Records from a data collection
________________________

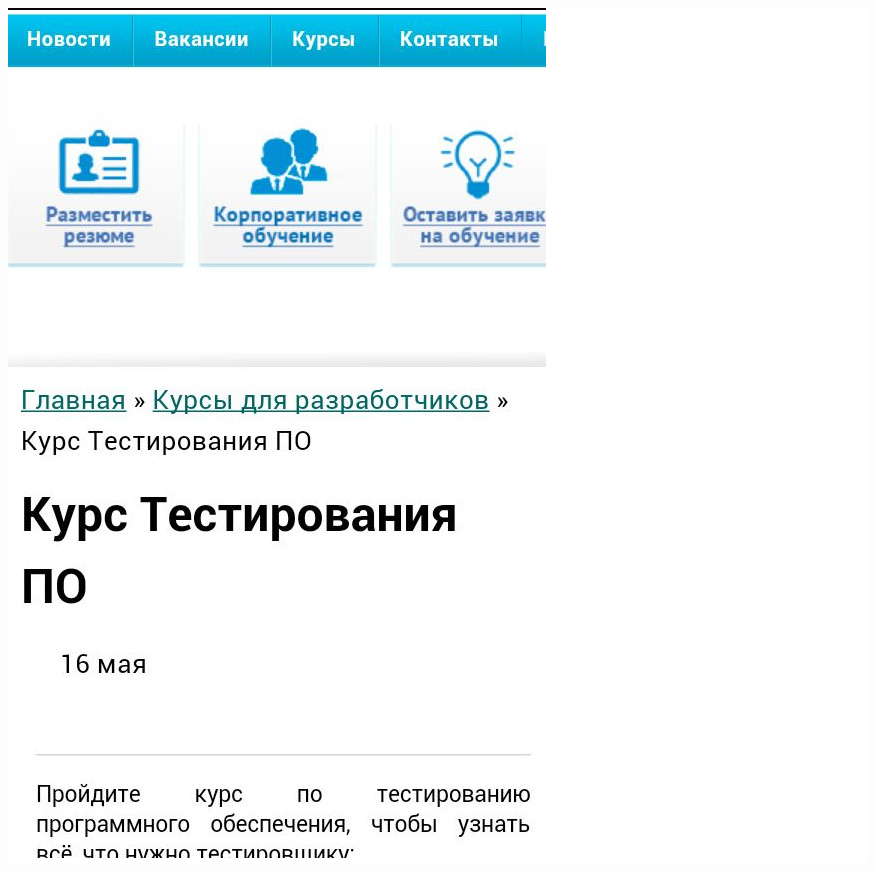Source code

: ![course_mobile](https://github.com/livelik/homework_testing/blob/master/homework1/pictures/course_mobile.jpeg "Страница на телефоне")
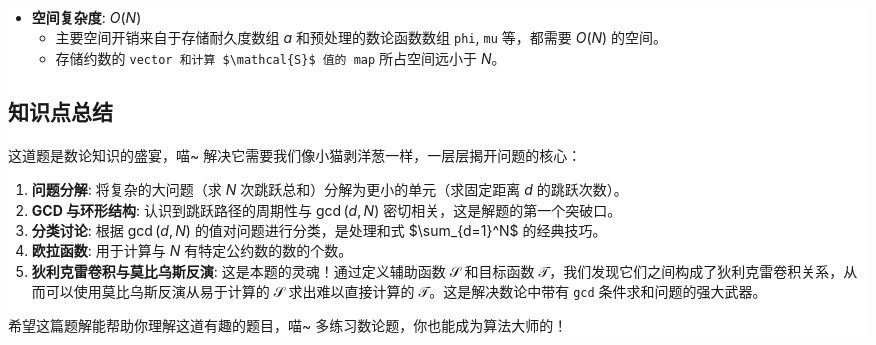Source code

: - **空间复杂度**: $O(N)$
    - 主要空间开销来自于存储耐久度数组 $a$ 和预处理的数论函数数组 `phi`, `mu` 等，都需要 $O(N)$ 的空间。
    - 存储约数的 `vector 和计算 $\mathcal{S}$ 值的 map` 所占空间远小于 $N$。

## 知识点总结

这道题是数论知识的盛宴，喵~ 解决它需要我们像小猫剥洋葱一样，一层层揭开问题的核心：

1.  **问题分解**: 将复杂的大问题（求 $N$ 次跳跃总和）分解为更小的单元（求固定距离 $d$ 的跳跃次数）。
2.  **GCD 与环形结构**: 认识到跳跃路径的周期性与 $\gcd(d, N)$ 密切相关，这是解题的第一个突破口。
3.  **分类讨论**: 根据 $\gcd(d, N)$ 的值对问题进行分类，是处理和式 $\sum_{d=1}^N$ 的经典技巧。
4.  **欧拉函数**: 用于计算与 $N$ 有特定公约数的数的个数。
5.  **狄利克雷卷积与莫比乌斯反演**: 这是本题的灵魂！通过定义辅助函数 $\mathcal{S}$ 和目标函数 $\mathcal{T}$，我们发现它们之间构成了狄利克雷卷积关系，从而可以使用莫比乌斯反演从易于计算的 $\mathcal{S}$ 求出难以直接计算的 $\mathcal{T}$。这是解决数论中带有 `gcd` 条件求和问题的强大武器。

希望这篇题解能帮助你理解这道有趣的题目，喵~ 多练习数论题，你也能成为算法大师的！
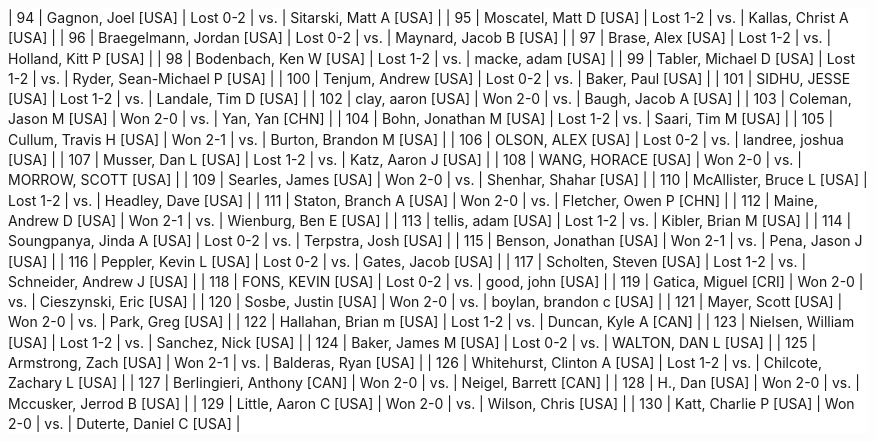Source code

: |  94 | Gagnon, Joel [USA] | Lost 0-2 | vs. | Sitarski, Matt A [USA] |
|  95 | Moscatel, Matt D [USA] | Lost 1-2 | vs. | Kallas, Christ A [USA] |
|  96 | Braegelmann, Jordan [USA] | Lost 0-2 | vs. | Maynard, Jacob B [USA] |
|  97 | Brase, Alex [USA] | Lost 1-2 | vs. | Holland, Kitt P [USA] |
|  98 | Bodenbach, Ken W [USA] | Lost 1-2 | vs. | macke, adam [USA] |
|  99 | Tabler, Michael D [USA] | Lost 1-2 | vs. | Ryder, Sean-Michael P [USA] |
| 100 | Tenjum, Andrew [USA] | Lost 0-2 | vs. | Baker, Paul [USA] |
| 101 | SIDHU, JESSE [USA] | Lost 1-2 | vs. | Landale, Tim D [USA] |
| 102 | clay, aaron [USA] | Won 2-0 | vs. | Baugh, Jacob A [USA] |
| 103 | Coleman, Jason M [USA] | Won 2-0 | vs. | Yan, Yan [CHN] |
| 104 | Bohn, Jonathan M [USA] | Lost 1-2 | vs. | Saari, Tim M [USA] |
| 105 | Cullum, Travis H [USA] | Won 2-1 | vs. | Burton, Brandon M [USA] |
| 106 | OLSON, ALEX [USA] | Lost 0-2 | vs. | landree, joshua [USA] |
| 107 | Musser, Dan L [USA] | Lost 1-2 | vs. | Katz, Aaron J [USA] |
| 108 | WANG, HORACE [USA] | Won 2-0 | vs. | MORROW, SCOTT [USA] |
| 109 | Searles, James [USA] | Won 2-0 | vs. | Shenhar, Shahar [USA] |
| 110 | McAllister, Bruce L [USA] | Lost 1-2 | vs. | Headley, Dave [USA] |
| 111 | Staton, Branch A [USA] | Won 2-0 | vs. | Fletcher, Owen P [CHN] |
| 112 | Maine, Andrew D [USA] | Won 2-1 | vs. | Wienburg, Ben E [USA] |
| 113 | tellis, adam [USA] | Lost 1-2 | vs. | Kibler, Brian M [USA] |
| 114 | Soungpanya, Jinda A [USA] | Lost 0-2 | vs. | Terpstra, Josh [USA] |
| 115 | Benson, Jonathan [USA] | Won 2-1 | vs. | Pena, Jason J [USA] |
| 116 | Peppler, Kevin L [USA] | Lost 0-2 | vs. | Gates, Jacob [USA] |
| 117 | Scholten, Steven [USA] | Lost 1-2 | vs. | Schneider, Andrew J [USA] |
| 118 | FONS, KEVIN [USA] | Lost 0-2 | vs. | good, john [USA] |
| 119 | Gatica, Miguel [CRI] | Won 2-0 | vs. | Cieszynski, Eric [USA] |
| 120 | Sosbe, Justin [USA] | Won 2-0 | vs. | boylan, brandon c [USA] |
| 121 | Mayer, Scott [USA] | Won 2-0 | vs. | Park, Greg [USA] |
| 122 | Hallahan, Brian m [USA] | Lost 1-2 | vs. | Duncan, Kyle A [CAN] |
| 123 | Nielsen, William [USA] | Lost 1-2 | vs. | Sanchez, Nick [USA] |
| 124 | Baker, James M [USA] | Lost 0-2 | vs. | WALTON, DAN L [USA] |
| 125 | Armstrong, Zach [USA] | Won 2-1 | vs. | Balderas, Ryan [USA] |
| 126 | Whitehurst, Clinton A [USA] | Lost 1-2 | vs. | Chilcote, Zachary L [USA] |
| 127 | Berlingieri, Anthony [CAN] | Won 2-0 | vs. | Neigel, Barrett [CAN] |
| 128 | H., Dan [USA] | Won 2-0 | vs. | Mccusker, Jerrod B [USA] |
| 129 | Little, Aaron C [USA] | Won 2-0 | vs. | Wilson, Chris [USA] |
| 130 | Katt, Charlie P [USA] | Won 2-0 | vs. | Duterte, Daniel C [USA] |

________________________

Problem to work on
Give back the data exactly, with no images.

Solution for this task
Source code

: ![course_mobile](https://github.com/livelik/homework_testing/blob/master/homework1/pictures/course_mobile.jpeg "Страница на телефоне")
Source code

: - **空间复杂度**: $O(N)$
    - 主要空间开销来自于存储耐久度数组 $a$ 和预处理的数论函数数组 `phi`, `mu` 等，都需要 $O(N)$ 的空间。
    - 存储约数的 `vector 和计算 $\mathcal{S}$ 值的 map` 所占空间远小于 $N$。

## 知识点总结

这道题是数论知识的盛宴，喵~ 解决它需要我们像小猫剥洋葱一样，一层层揭开问题的核心：

1.  **问题分解**: 将复杂的大问题（求 $N$ 次跳跃总和）分解为更小的单元（求固定距离 $d$ 的跳跃次数）。
2.  **GCD 与环形结构**: 认识到跳跃路径的周期性与 $\gcd(d, N)$ 密切相关，这是解题的第一个突破口。
3.  **分类讨论**: 根据 $\gcd(d, N)$ 的值对问题进行分类，是处理和式 $\sum_{d=1}^N$ 的经典技巧。
4.  **欧拉函数**: 用于计算与 $N$ 有特定公约数的数的个数。
5.  **狄利克雷卷积与莫比乌斯反演**: 这是本题的灵魂！通过定义辅助函数 $\mathcal{S}$ 和目标函数 $\mathcal{T}$，我们发现它们之间构成了狄利克雷卷积关系，从而可以使用莫比乌斯反演从易于计算的 $\mathcal{S}$ 求出难以直接计算的 $\mathcal{T}$。这是解决数论中带有 `gcd` 条件求和问题的强大武器。

希望这篇题解能帮助你理解这道有趣的题目，喵~ 多练习数论题，你也能成为算法大师的！
Source code

: |  94 | Gagnon, Joel [USA] | Lost 0-2 | vs. | Sitarski, Matt A [USA] |
|  95 | Moscatel, Matt D [USA] | Lost 1-2 | vs. | Kallas, Christ A [USA] |
|  96 | Braegelmann, Jordan [USA] | Lost 0-2 | vs. | Maynard, Jacob B [USA] |
|  97 | Brase, Alex [USA] | Lost 1-2 | vs. | Holland, Kitt P [USA] |
|  98 | Bodenbach, Ken W [USA] | Lost 1-2 | vs. | macke, adam [USA] |
|  99 | Tabler, Michael D [USA] | Lost 1-2 | vs. | Ryder, Sean-Michael P [USA] |
| 100 | Tenjum, Andrew [USA] | Lost 0-2 | vs. | Baker, Paul [USA] |
| 101 | SIDHU, JESSE [USA] | Lost 1-2 | vs. | Landale, Tim D [USA] |
| 102 | clay, aaron [USA] | Won 2-0 | vs. | Baugh, Jacob A [USA] |
| 103 | Coleman, Jason M [USA] | Won 2-0 | vs. | Yan, Yan [CHN] |
| 104 | Bohn, Jonathan M [USA] | Lost 1-2 | vs. | Saari, Tim M [USA] |
| 105 | Cullum, Travis H [USA] | Won 2-1 | vs. | Burton, Brandon M [USA] |
| 106 | OLSON, ALEX [USA] | Lost 0-2 | vs. | landree, joshua [USA] |
| 107 | Musser, Dan L [USA] | Lost 1-2 | vs. | Katz, Aaron J [USA] |
| 108 | WANG, HORACE [USA] | Won 2-0 | vs. | MORROW, SCOTT [USA] |
| 109 | Searles, James [USA] | Won 2-0 | vs. | Shenhar, Shahar [USA] |
| 110 | McAllister, Bruce L [USA] | Lost 1-2 | vs. | Headley, Dave [USA] |
| 111 | Staton, Branch A [USA] | Won 2-0 | vs. | Fletcher, Owen P [CHN] |
| 112 | Maine, Andrew D [USA] | Won 2-1 | vs. | Wienburg, Ben E [USA] |
| 113 | tellis, adam [USA] | Lost 1-2 | vs. | Kibler, Brian M [USA] |
| 114 | Soungpanya, Jinda A [USA] | Lost 0-2 | vs. | Terpstra, Josh [USA] |
| 115 | Benson, Jonathan [USA] | Won 2-1 | vs. | Pena, Jason J [USA] |
| 116 | Peppler, Kevin L [USA] | Lost 0-2 | vs. | Gates, Jacob [USA] |
| 117 | Scholten, Steven [USA] | Lost 1-2 | vs. | Schneider, Andrew J [USA] |
| 118 | FONS, KEVIN [USA] | Lost 0-2 | vs. | good, john [USA] |
| 119 | Gatica, Miguel [CRI] | Won 2-0 | vs. | Cieszynski, Eric [USA] |
| 120 | Sosbe, Justin [USA] | Won 2-0 | vs. | boylan, brandon c [USA] |
| 121 | Mayer, Scott [USA] | Won 2-0 | vs. | Park, Greg [USA] |
| 122 | Hallahan, Brian m [USA] | Lost 1-2 | vs. | Duncan, Kyle A [CAN] |
| 123 | Nielsen, William [USA] | Lost 1-2 | vs. | Sanchez, Nick [USA] |
| 124 | Baker, James M [USA] | Lost 0-2 | vs. | WALTON, DAN L [USA] |
| 125 | Armstrong, Zach [USA] | Won 2-1 | vs. | Balderas, Ryan [USA] |
| 126 | Whitehurst, Clinton A [USA] | Lost 1-2 | vs. | Chilcote, Zachary L [USA] |
| 127 | Berlingieri, Anthony [CAN] | Won 2-0 | vs. | Neigel, Barrett [CAN] |
| 128 | H., Dan [USA] | Won 2-0 | vs. | Mccusker, Jerrod B [USA] |
| 129 | Little, Aaron C [USA] | Won 2-0 | vs. | Wilson, Chris [USA] |
| 130 | Katt, Charlie P [USA] | Won 2-0 | vs. | Duterte, Daniel C [USA] |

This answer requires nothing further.